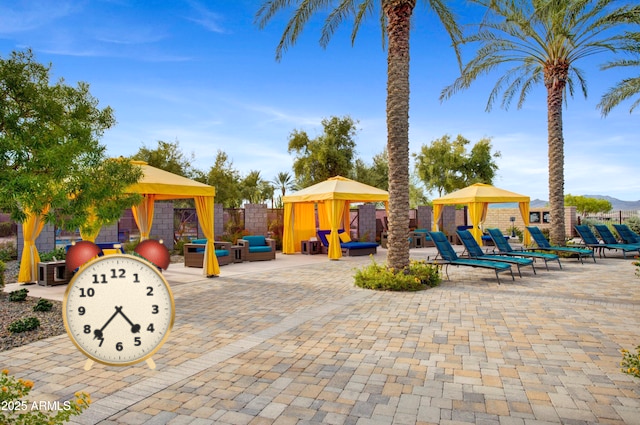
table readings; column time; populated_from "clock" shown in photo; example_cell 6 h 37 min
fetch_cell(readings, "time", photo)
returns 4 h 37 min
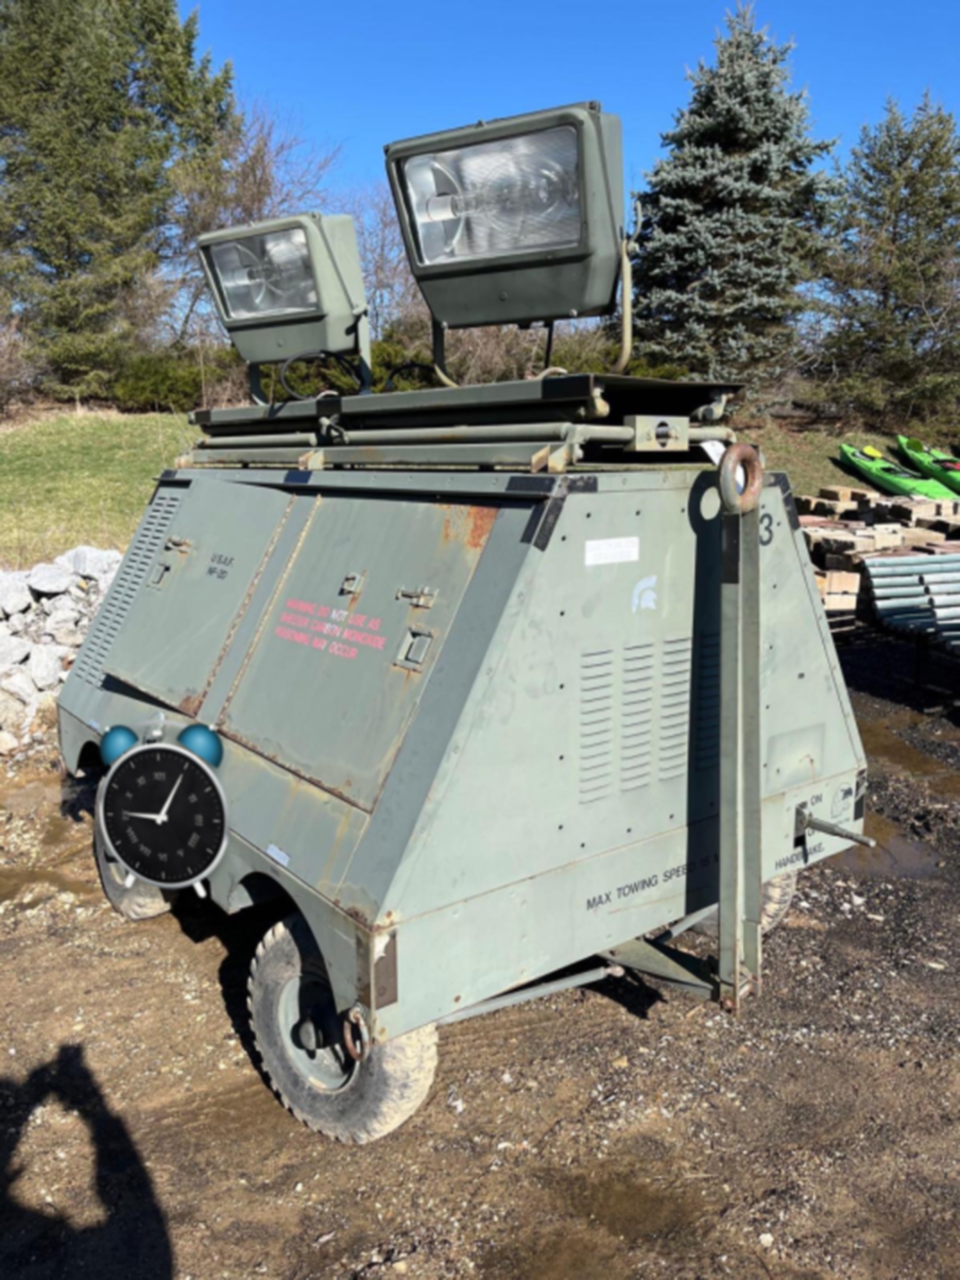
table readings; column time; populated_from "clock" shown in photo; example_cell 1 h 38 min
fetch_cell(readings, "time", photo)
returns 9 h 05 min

────────

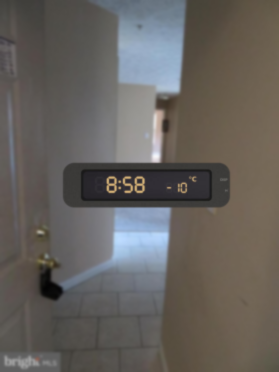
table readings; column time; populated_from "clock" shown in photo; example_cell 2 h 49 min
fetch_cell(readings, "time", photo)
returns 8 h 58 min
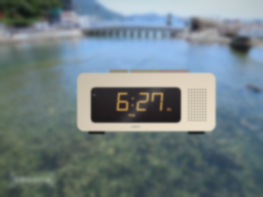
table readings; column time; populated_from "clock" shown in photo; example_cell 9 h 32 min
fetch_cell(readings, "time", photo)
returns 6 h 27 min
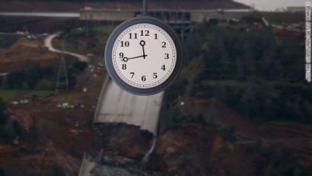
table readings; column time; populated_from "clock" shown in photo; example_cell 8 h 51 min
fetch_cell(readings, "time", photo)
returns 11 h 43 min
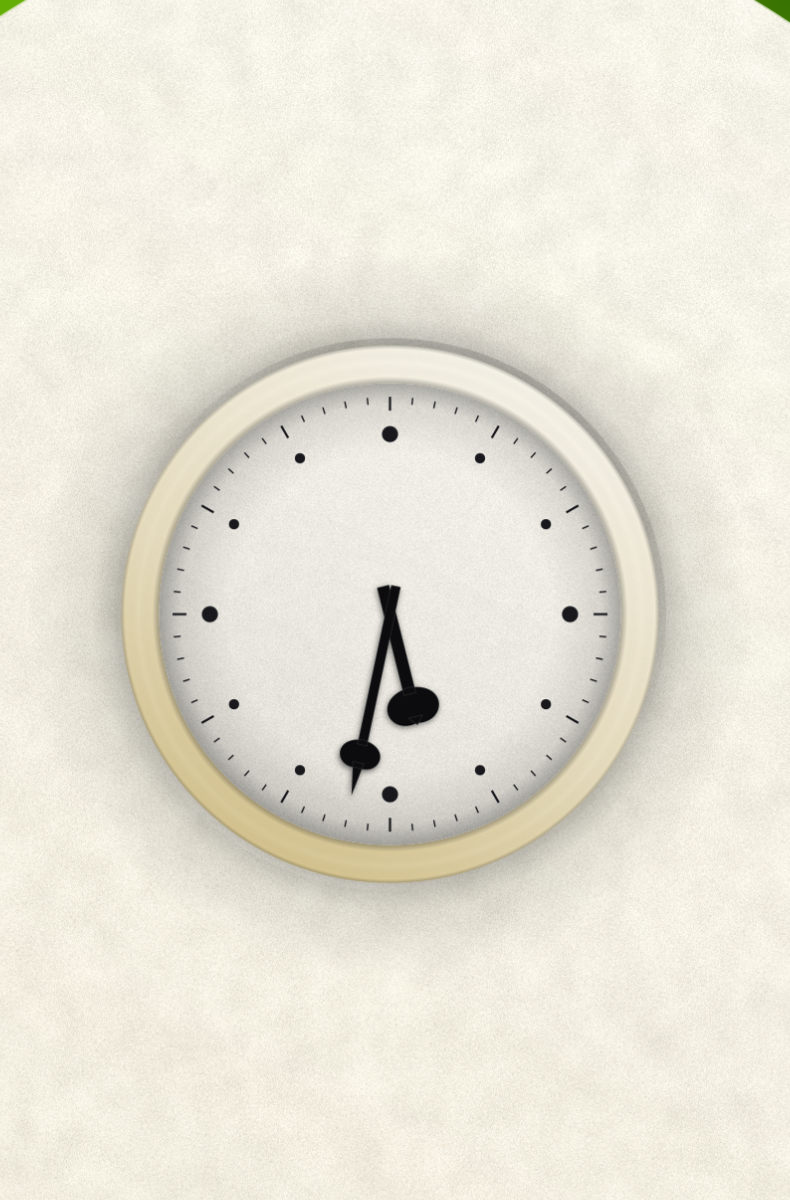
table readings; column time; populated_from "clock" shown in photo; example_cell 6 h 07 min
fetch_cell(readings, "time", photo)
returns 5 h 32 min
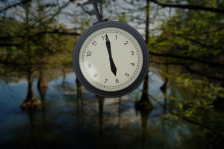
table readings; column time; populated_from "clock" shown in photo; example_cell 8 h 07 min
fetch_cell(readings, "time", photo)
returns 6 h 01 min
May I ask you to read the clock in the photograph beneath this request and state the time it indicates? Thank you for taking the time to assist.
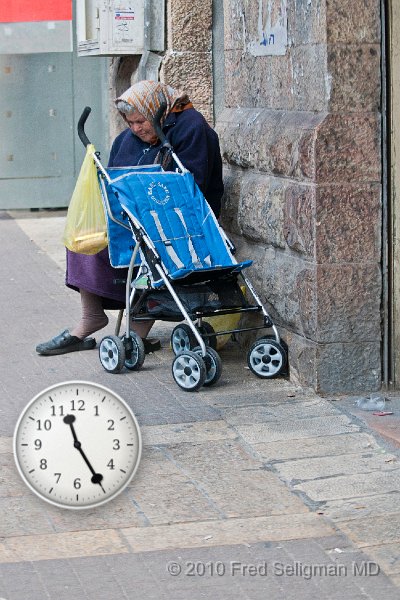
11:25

────────

* What to produce *
Quote the data word for word, beginning at the line that contains "example_cell 9 h 32 min" and stopping after the line that contains "returns 11 h 43 min". Leave the pictures out.

* Correct result *
table readings; column time; populated_from "clock" shown in photo; example_cell 9 h 32 min
fetch_cell(readings, "time", photo)
returns 6 h 27 min
table readings; column time; populated_from "clock" shown in photo; example_cell 8 h 51 min
fetch_cell(readings, "time", photo)
returns 11 h 43 min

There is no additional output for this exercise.